I had taken out this particular Uncle Tupelo album after being reminded of the song “Sandusky” in a documentary about Joan Didion. My son and I listened to one great tune after another as we drove around, and as we passed through the horse farms and other bucolic winter scenes, another familiar tune popped up. It was the theme from The Waltons. Another long lost memory! I had forgotten all about that show! My son didn’t know what I was talking about when I started laughing, so I had to show him the tales and travails of John-Boy, available on some streaming service somewhere.

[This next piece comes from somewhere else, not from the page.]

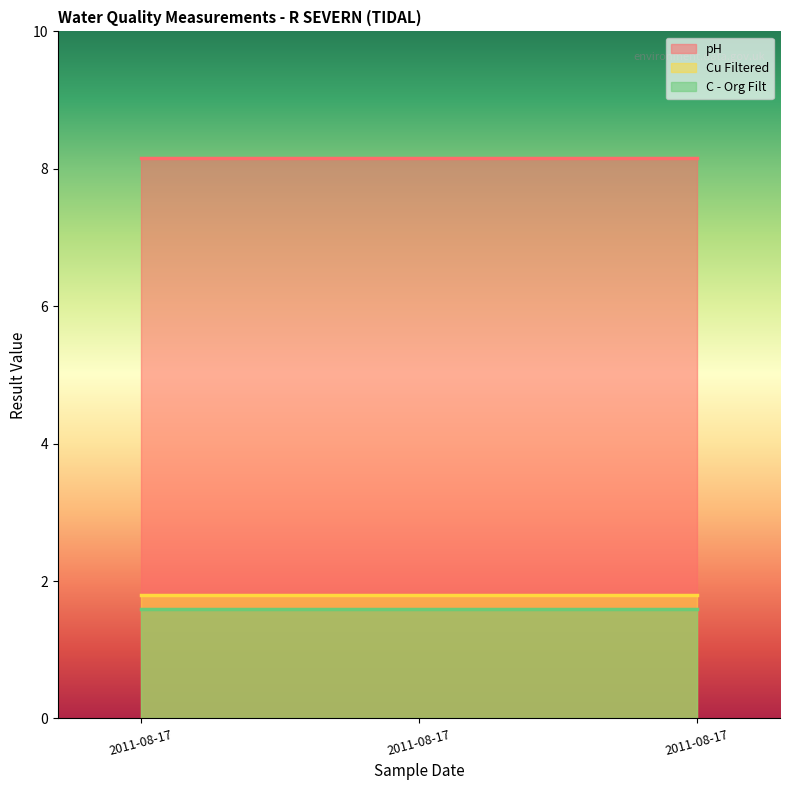

Reading left to right, what are all the values shown in this chart?

pH: 8.2	8.2	8.2
Cu Filtered: 1.8	1.8	1.8
C - Org Filt: 1.6	1.6	1.6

It is easy to dismiss the treacle of my youth. I scoffed at it all the time as a teen and young adult, with a short nostalgic stint back in my married days when we used to watch episodes of The Waltons after dinner. I might note that at the time, we lived in Vermont, and I suspect that it was one of the few shows available. I was also highly distracted by life, children, exhaustion, and also by my then-husband’s habit of watching the same programs night after night. But even in that, there was a comfort of children, the smell of fresh hay, the brutality of winter and mud and bugs all forgotten in that first glorious June day.